■ **PARTS OF THE EXERCISE**:
A. Which sentences in the passage on hedging end with a question mark? List every one.
B. Answer these about the passage on hedging:
(i) What size of market decline does the opening sentence ask about?
(ii) What does hedging usually involve buying?
(iii) What happens to a hedge's value when your investments increase?
C. Write a continuation of the passage on hedging, beginning after its final sentence.

(Beginning of SELECTED EXTRACT)

If the stock markets declined by 40% or more, how would your portfolio be impacted?
A large market decline does not have to mean large losses for your investments. Hedging can be a useful tool to minimize downside risk and protect your portfolio against losses.
What is hedging?
Hedging usually involves buying securities that are inversely correlated to the securities in your portfolio. Meaning that, if your investments decline in value the hedging securities will offset losses. Hedges are essentially insurance policies against large investment losses.
The downside of hedging
You might be wondering: if hedging is so great, why doesn’t everyone do it?
Well, the downside is that like insurance, hedging is not free and there is a cost. Depending on the method, hedging may cost a small price and/or an opportunity cost. Regardless, there will be some minor impact on portfolio returns.
Recall, hedging requires buying securities that are inversely correlated with your investments. This works both ways: your hedge will increase in value when you investments decrease, but it will decrease (or stay flat) in value when your investments increase.

(End of SELECTED EXTRACT)
(Beginning of SOURCE DATA)

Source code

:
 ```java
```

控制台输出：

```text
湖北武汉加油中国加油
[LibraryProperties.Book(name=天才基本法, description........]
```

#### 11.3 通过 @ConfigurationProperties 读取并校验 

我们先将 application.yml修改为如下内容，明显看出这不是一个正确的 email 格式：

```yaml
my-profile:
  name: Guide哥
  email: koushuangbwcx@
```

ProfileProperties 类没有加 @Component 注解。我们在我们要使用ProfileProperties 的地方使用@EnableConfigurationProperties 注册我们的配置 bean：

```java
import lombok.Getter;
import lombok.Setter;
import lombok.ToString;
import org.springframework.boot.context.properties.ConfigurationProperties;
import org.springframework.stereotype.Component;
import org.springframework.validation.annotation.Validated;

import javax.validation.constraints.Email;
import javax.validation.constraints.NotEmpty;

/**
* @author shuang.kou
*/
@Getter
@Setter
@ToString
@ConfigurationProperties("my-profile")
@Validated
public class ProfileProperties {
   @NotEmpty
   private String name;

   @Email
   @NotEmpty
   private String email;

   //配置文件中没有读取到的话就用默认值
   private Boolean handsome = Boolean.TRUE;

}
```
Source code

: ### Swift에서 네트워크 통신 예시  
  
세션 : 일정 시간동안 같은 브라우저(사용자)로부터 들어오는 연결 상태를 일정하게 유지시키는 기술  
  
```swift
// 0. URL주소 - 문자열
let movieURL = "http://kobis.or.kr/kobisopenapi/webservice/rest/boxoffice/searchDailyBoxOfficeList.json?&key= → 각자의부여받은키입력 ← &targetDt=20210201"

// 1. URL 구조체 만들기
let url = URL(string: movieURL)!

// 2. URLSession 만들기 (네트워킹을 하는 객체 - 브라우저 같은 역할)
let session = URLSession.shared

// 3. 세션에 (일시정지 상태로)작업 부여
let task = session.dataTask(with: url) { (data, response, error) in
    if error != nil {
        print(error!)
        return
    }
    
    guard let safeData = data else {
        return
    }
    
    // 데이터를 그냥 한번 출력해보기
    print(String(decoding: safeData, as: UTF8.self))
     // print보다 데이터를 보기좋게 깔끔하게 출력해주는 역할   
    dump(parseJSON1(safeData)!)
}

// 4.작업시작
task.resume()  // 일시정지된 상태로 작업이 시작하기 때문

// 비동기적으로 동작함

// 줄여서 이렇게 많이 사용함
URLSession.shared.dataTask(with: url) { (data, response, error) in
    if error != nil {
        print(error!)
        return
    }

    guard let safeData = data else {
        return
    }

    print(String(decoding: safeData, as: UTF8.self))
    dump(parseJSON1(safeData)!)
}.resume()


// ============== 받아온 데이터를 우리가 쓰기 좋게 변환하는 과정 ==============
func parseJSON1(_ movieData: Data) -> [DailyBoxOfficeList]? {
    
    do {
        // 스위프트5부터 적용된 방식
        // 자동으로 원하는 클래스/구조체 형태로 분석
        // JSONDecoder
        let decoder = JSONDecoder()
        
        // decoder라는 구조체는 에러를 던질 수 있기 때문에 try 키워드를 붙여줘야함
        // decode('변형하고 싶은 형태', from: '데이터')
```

(End of SOURCE DATA)

■ **ANSWERS TO THE PROBLEMS**:
A.
- "If the stock markets declined by 40% or more, how would your portfolio be impacted?"
- "What is hedging?"
- "You might be wondering: if hedging is so great, why doesn’t everyone do it?"

B.
(i) A decline of 40% or more.
(ii) Securities that are inversely correlated to the securities in your portfolio.
(iii) It decreases or stays flat.

C.
For example, you could hedge your portfolio of investments by moving 25% to cash. If the value of your investments (75% of your portfolio) increased by 12% in a year, your total portfolio performance is only a 9% gain because the cash would not increase in value. The hedge cost you a 3% in opportunity cost.
Ways to hedge investments
There are many ways to hedge your investments. Different hedging methods can provide different results which can be tailored to the specific situation and the risk tolerance of the investor. Some methods are also more or less “expensive” than others (more on this later). We’ll explore three primary methods here: holding cash, buying options, and buying tail risk instruments.
1) Holding cash
Holding cash is one of the simplest methods to guard against a decline in portfolio value. However cash has it’s own risk: inflation. Cash only provides limited hedging protection because cash is not correlated with stocks (positively or negatively).
You can allocate a portion of your portfolio to cash which will be protected, but the rest of your portfolio will remain at risk. There is no upfront cost for being invested in cash, but there is the opportunity cost of a portion of your portfolio not being invested in the market.
Note: by “cash” I really mean liquid cash equivalents like very short-term treasury bonds or money market accounts where you can make some interest. You should never hold very much actual cash in your investment portfolio.
2) Buy options
Derivatives such as options are another popular way to hedge as you can directly purchase securities that will perform inversely of your investments. For example, if you own an S&P 500 index ETF in your portfolio, you can hedge by buying out of the money put options on the same ETF.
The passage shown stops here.